Collecting fully annotated image datasets is challenging and expensive. Many types of weak supervision have been explored: weak manual annotations, web search results, temporal continuity, ambient sound and others. We focus on one particular unexplored mode: visual questions that are asked about images. The key observation that inspires our work is that the question itself provides useful information about the image (even without the answer being available). For instance, the question "what is the breed of the dog?" informs the AI that the animal in the scene is a dog and that there is only one dog present. We make three contributions: (1) providing an extensive qualitative and quantitative analysis of the information contained in human visual questions, (2) proposing two simple but surprisingly effective modifications to the standard visual question answering models that allow them to make use of weak supervision in the form of unanswered questions associated with images and (3) demonstrating that a simple data augmentation strategy inspired by our insights results in a 7.1% improvement on the standard VQA benchmark.

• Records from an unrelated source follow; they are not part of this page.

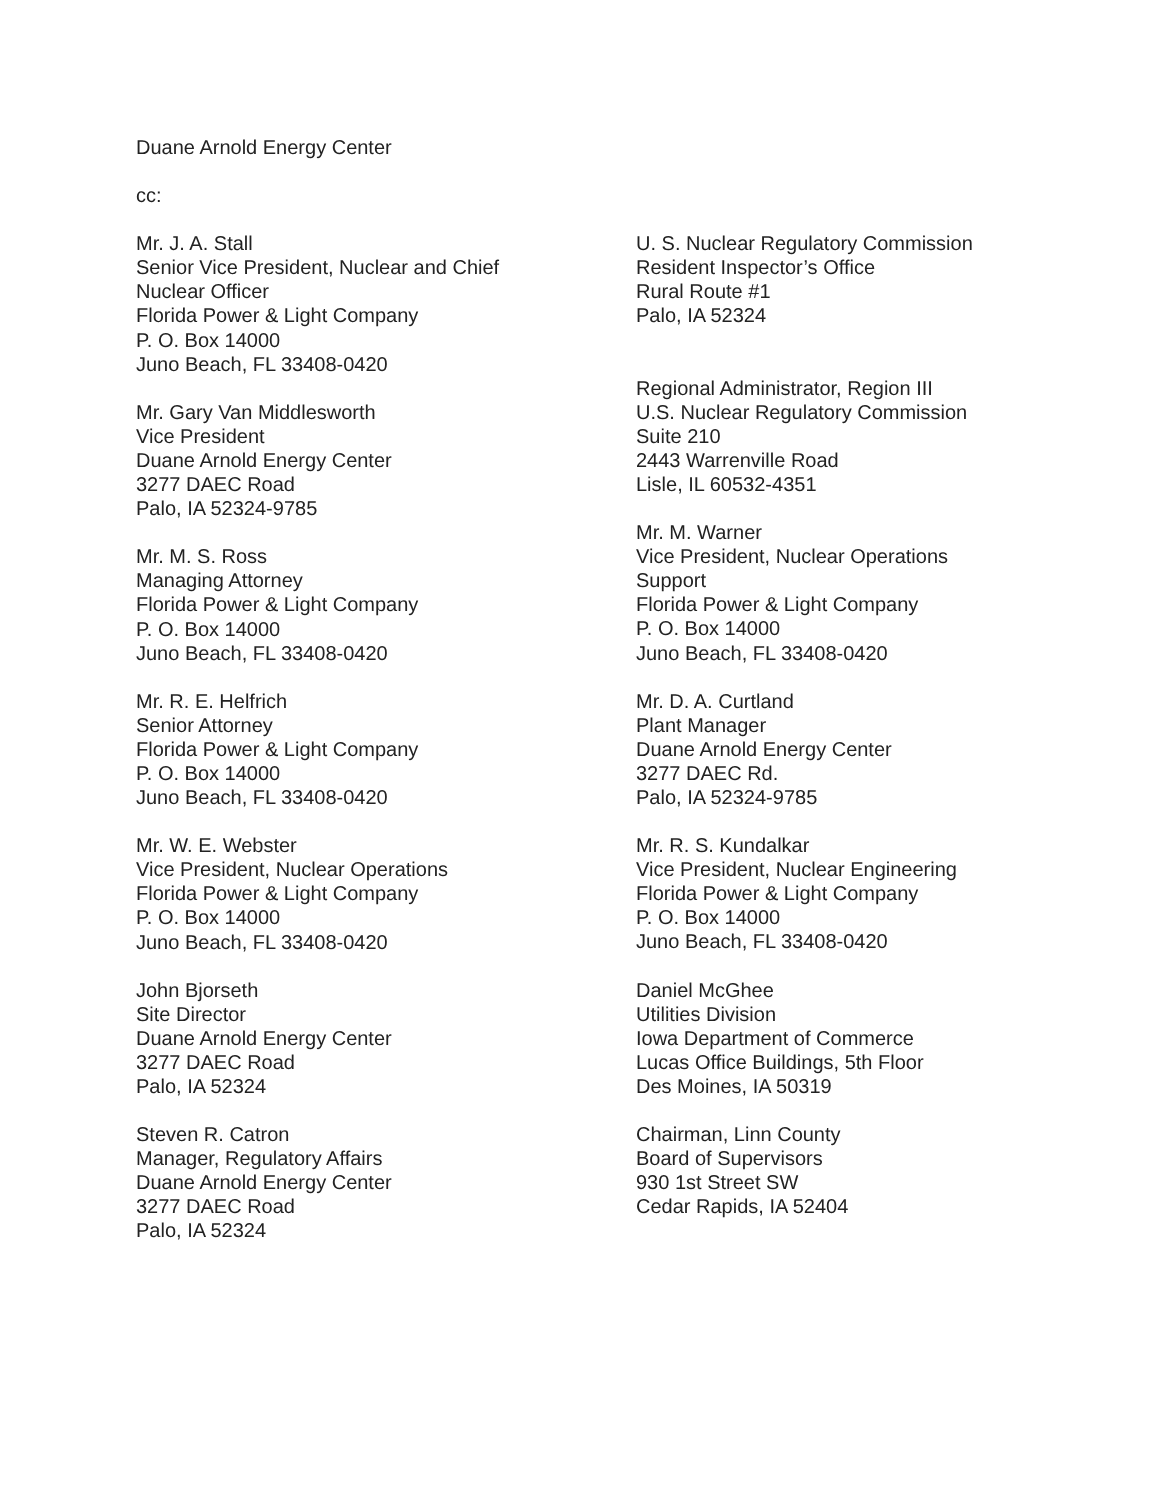Duane Arnold Energy Center
cc:
Mr. J. A. Stall
Senior Vice President, Nuclear and Chief
Nuclear Officer
Florida Power & Light Company
P. O. Box 14000
Juno Beach, FL 33408-0420
Mr. Gary Van Middlesworth
Vice President
Duane Arnold Energy Center
3277 DAEC Road
Palo, IA 52324-9785
Mr. M. S. Ross
Managing Attorney
Florida Power & Light Company
P. O. Box 14000
Juno Beach, FL 33408-0420
Mr. R. E. Helfrich
Senior Attorney
Florida Power & Light Company
P. O. Box 14000
Juno Beach, FL 33408-0420
Mr. W. E. Webster
Vice President, Nuclear Operations
Florida Power & Light Company
P. O. Box 14000
Juno Beach, FL 33408-0420
John Bjorseth
Site Director
Duane Arnold Energy Center
3277 DAEC Road
Palo, IA 52324
Steven R. Catron
Manager, Regulatory Affairs
Duane Arnold Energy Center
3277 DAEC Road
Palo, IA 52324
U. S. Nuclear Regulatory Commission
Resident Inspector’s Office
Rural Route #1
Palo, IA 52324
Regional Administrator, Region III
U.S. Nuclear Regulatory Commission
Suite 210
2443 Warrenville Road
Lisle, IL 60532-4351
Mr. M. Warner
Vice President, Nuclear Operations
Support
Florida Power & Light Company
P. O. Box 14000
Juno Beach, FL 33408-0420
Mr. D. A. Curtland
Plant Manager
Duane Arnold Energy Center
3277 DAEC Rd.
Palo, IA 52324-9785
Mr. R. S. Kundalkar
Vice President, Nuclear Engineering
Florida Power & Light Company
P. O. Box 14000
Juno Beach, FL 33408-0420
Daniel McGhee
Utilities Division
Iowa Department of Commerce
Lucas Office Buildings, 5th Floor
Des Moines, IA 50319
Chairman, Linn County
Board of Supervisors
930 1st Street SW
Cedar Rapids, IA 52404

To appear in CVPR 2017 (Spotlight)

Bibtex

@inproceedings{GanjuCVPR17,
author = {Siddha Ganju and Olga Russakovsky and Abhinav Gupta},
title = {What's in a Question: Using Visual Questions as a Form of Supervision},
booktitle = {CVPR},
year = {2017}
}

There are three tasks described in the paper:

1. Image Descriptions

We analyze whether the visual questions contain enough information to provide an accurate description of the image using the Seq2Seq model. Three visual questions and the caption generated from them using the Seq2Seq model. Some captions are surprisingly accurate (green) while others less so (orange).

2. Object Classification

Visual questions can provide information about the object classes that are present in the image. E.g., asking “what color is the bus?” indicates the presence of a bus in the image.

3. Visual Question Answering

Visual Question Answering is, given an image and a natural language question about the image, the task is to provide an accurate natural language answer. Visual questions focus on different areas of an image, including background details and underlying context. We utilize not just the target question, but also the unanswered questions about a particular image. Qualitative comparison of our iBOWIMG-2x (left) and the baseline iBOWIMG (right) results. Correct answers in green; wrong answers in red.